[Trecho do texto]

Esportes

Perdoai-os, senhor: eles não sabem
e jamais saberão o que de fato somos

DANIEL LIMA - 01/09/2010

Juro que relutei para não escrever uma linha sequer sobre minha maior paixão, mas não resisti. Como não revelar a felicidade e o entusiasmo que sinto neste primeiro de setembro de 100 anos de um sentimento que começou com os gritos apaixonados de meus tios, todos filhos de espanhóis, na distante Guararapes, Interior de São Paulo, onde nasci?


Já sofri tanto por ti, Corinthians, mas jamais trocaria o amadurecimento que a tristeza ocasional impõe por qualquer alegria suprema que outras cores rivais mais próximas tanto construíram. Não me levem a mal, os outros. Perdoem a franqueza de quem, já calejado na vida, próximo dos 60, aprendeu a respeitar os adversários mais tradicionais mas não consegue deixar de responder às provocações de um vizinho mais abusado. Vuvuzela nele.


Fiz de meus filhos todos igualmente alvinegros. Os mais jovens mais fanáticos, meus companheiros de sofá. Os mais velhos, menos próximos fisicamente, mais discretos. Deixaria a vida com a missão cumprida em muitos pontos. A herança do corinthianismo é a mais importante. Maior até que a pregação de leitura, leitura e leitura.


Não me lembro bem qual foi a última vez que perdi um jogo do Corinthians. Não marco compromisso algum quando o Corinthians entra em campo. Não atendo telefone no horário do jogo. Não recebo visitas. Detesto que meus filhos sobreponham-se com comentários à transmissão na TV. Vivo intensamente cada minuto, cada lance.


Estúpido, procuro deixar a paixão de lado, numa luta eterna do jornalista que não admite perder o controle da análise à qual me viciei metido nessa seara deste os 14 anos de idade. Inutilmente, é claro. Graças a Deus sou corinthiano mesmo contra minha vontade circunstancial, de torcedor de sofá na maioria dos casos. O Corinthians subverte meu profissionalismo. É uma força indomável, avassaladora. Irresistível, diria. Só nesse campo meus leitores podem me acusar de suspeito. Também desconfio de mim mesmo quando escrevo sobre o Corinthians. Geralmente, me condeno.


Mas, por mais apaixonado que seja, ainda consigo, nos momentos mais difíceis, transmitir senso de responsabilidade aos meus filhos adolescentes. Quando da queda para a Série B, silêncio total, fogos a espocar na minha janela, aproximei-me dos meus filhos e, segurando a respiração e o choro, sentenciei a eles uma metáfora da vida, no sentido de que mesmo os grandes e poderosos conhecem dias de infortúnio, principalmente quando incidem em erros, em negligências.

[/Trecho do texto]
[Dados extraídos]

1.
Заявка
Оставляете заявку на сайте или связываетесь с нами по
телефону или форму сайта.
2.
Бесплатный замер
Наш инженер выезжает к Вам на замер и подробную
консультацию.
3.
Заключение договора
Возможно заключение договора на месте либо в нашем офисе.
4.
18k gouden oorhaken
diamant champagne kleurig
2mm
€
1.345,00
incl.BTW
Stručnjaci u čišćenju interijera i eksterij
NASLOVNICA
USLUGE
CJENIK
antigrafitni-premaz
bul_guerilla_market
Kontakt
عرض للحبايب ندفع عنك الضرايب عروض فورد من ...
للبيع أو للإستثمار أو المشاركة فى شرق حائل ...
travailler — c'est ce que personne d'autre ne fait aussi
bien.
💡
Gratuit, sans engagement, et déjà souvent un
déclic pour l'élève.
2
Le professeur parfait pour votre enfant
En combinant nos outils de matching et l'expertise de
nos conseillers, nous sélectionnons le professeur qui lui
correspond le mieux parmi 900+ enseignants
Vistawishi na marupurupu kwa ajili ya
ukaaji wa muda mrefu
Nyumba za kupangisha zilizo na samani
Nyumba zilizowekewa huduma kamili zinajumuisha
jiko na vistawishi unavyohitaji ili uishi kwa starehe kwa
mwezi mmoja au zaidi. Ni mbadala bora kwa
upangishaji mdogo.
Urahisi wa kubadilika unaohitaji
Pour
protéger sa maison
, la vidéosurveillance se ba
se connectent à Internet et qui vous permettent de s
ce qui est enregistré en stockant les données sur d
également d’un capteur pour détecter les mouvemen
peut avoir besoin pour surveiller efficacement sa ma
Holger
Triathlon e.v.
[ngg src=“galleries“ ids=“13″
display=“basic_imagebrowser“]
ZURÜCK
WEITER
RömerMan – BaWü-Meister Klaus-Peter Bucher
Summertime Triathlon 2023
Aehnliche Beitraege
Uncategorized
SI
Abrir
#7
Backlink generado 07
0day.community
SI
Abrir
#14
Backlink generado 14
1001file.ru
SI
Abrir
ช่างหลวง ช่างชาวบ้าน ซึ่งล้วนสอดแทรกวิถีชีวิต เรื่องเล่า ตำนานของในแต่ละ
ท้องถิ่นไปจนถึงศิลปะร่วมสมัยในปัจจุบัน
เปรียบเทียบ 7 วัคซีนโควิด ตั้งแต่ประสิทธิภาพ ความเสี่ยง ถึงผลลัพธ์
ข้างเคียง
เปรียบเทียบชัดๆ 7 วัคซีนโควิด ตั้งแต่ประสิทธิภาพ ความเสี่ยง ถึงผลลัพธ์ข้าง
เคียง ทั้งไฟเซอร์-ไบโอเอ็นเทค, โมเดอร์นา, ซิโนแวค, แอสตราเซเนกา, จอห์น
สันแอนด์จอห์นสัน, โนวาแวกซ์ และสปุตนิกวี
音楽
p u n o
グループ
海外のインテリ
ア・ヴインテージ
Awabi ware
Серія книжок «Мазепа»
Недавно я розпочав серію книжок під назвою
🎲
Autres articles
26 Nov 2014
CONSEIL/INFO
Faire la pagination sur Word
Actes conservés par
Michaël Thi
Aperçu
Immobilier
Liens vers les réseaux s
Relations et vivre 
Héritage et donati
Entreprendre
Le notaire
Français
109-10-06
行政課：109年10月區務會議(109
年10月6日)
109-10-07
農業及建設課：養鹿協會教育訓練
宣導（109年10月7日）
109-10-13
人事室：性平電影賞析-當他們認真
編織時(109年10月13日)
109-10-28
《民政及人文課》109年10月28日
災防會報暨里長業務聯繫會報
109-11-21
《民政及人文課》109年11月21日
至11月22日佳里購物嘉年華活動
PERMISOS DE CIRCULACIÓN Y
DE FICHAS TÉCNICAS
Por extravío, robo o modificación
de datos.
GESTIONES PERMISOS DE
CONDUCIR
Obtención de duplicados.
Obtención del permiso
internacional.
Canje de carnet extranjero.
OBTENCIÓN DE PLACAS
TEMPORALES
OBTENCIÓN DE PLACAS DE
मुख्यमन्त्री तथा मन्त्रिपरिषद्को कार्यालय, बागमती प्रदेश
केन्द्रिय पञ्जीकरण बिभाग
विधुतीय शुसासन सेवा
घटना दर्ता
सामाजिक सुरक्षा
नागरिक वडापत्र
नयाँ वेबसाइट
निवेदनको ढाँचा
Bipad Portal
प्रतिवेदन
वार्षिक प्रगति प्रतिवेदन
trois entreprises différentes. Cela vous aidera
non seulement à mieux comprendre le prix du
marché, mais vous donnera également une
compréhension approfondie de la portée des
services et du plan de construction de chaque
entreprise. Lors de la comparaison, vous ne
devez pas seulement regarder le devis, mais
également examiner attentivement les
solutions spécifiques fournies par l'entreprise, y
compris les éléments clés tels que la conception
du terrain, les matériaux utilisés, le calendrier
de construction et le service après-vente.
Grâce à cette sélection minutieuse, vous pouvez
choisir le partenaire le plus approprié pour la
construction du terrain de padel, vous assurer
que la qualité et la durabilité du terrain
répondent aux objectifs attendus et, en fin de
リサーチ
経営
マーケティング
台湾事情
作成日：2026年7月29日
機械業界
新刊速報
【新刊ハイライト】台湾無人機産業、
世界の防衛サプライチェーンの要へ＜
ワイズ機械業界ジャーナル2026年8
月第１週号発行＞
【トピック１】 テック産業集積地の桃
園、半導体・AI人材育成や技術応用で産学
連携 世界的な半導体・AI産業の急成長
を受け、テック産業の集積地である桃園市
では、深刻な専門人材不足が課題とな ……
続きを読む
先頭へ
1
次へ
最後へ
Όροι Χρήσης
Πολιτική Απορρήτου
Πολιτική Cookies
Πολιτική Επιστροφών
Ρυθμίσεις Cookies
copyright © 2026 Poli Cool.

[/Dados extraídos]

* Tarefa A
Transcreva do texto sobre o Corinthians a passagem entre "Juro que relutei" e "abusado. Vuvuzela nele.", inclusive.
* Tarefa B
Escreva a continuação do texto sobre o Corinthians, começando logo após a última frase apresentada.

* Resultado da tarefa A
Juro que relutei para não escrever uma linha sequer sobre minha maior paixão, mas não resisti. Como não revelar a felicidade e o entusiasmo que sinto neste primeiro de setembro de 100 anos de um sentimento que começou com os gritos apaixonados de meus tios, todos filhos de espanhóis, na distante Guararapes, Interior de São Paulo, onde nasci?


Já sofri tanto por ti, Corinthians, mas jamais trocaria o amadurecimento que a tristeza ocasional impõe por qualquer alegria suprema que outras cores rivais mais próximas tanto construíram. Não me levem a mal, os outros. Perdoem a franqueza de quem, já calejado na vida, próximo dos 60, aprendeu a respeitar os adversários mais tradicionais mas não consegue deixar de responder às provocações de um vizinho mais abusado. Vuvuzela nele.

* Resultado da tarefa B
Sobre persistência, sobre dedicação ao trabalho, sobre a importância de aperfeiçoar-se sempre, já utilizei o exemplo de Rogério Ceni, de Zico, de Pelé e de tantos craques que, encerrados os treinamentos convencionais, se dedicaram à arte de bater faltas, cada um a sua maneira, desde que a precisão do chute supere a barreira e engane o goleiro adversário. A vida é uma eterna insistência em viver.


Vivemos dias de êxtase. O centenário seria mais completo com a Libertadores, é verdade, temos possibilidades de sucesso no Brasileiro, isso é fato, mas o anúncio de que teremos um estádio, um baita estádio, restaura de vez nossa auto-estima esportiva, como se algo precisasse ser restaurado sendo nós corinthianos. Os outros, com todo o respeito, perderam um filão precioso de idiossincrasia que nos estiolava a alma.


Estou lendo uma porção de bobagens sobre o novo estádio do Corinthians. Nossos adversários procuram desclassificar o golpe de mestre do presidente Andres Sanches. Que exponham seus recalques. Faz parte do jogo. Faz parte da vida. Eles sabem que sem o alvinegro mais amado do mundo não haveria graça alguma no futebol. Afinal, eles deixariam de viver grandes alegrias. Principalmente quando nos derrotam com o time deles e com os times dos outros. Esse “nós” contra “eles” é a maior prova de nossa grandeza. Somos o principal adversário de cada um deles, como se sabe.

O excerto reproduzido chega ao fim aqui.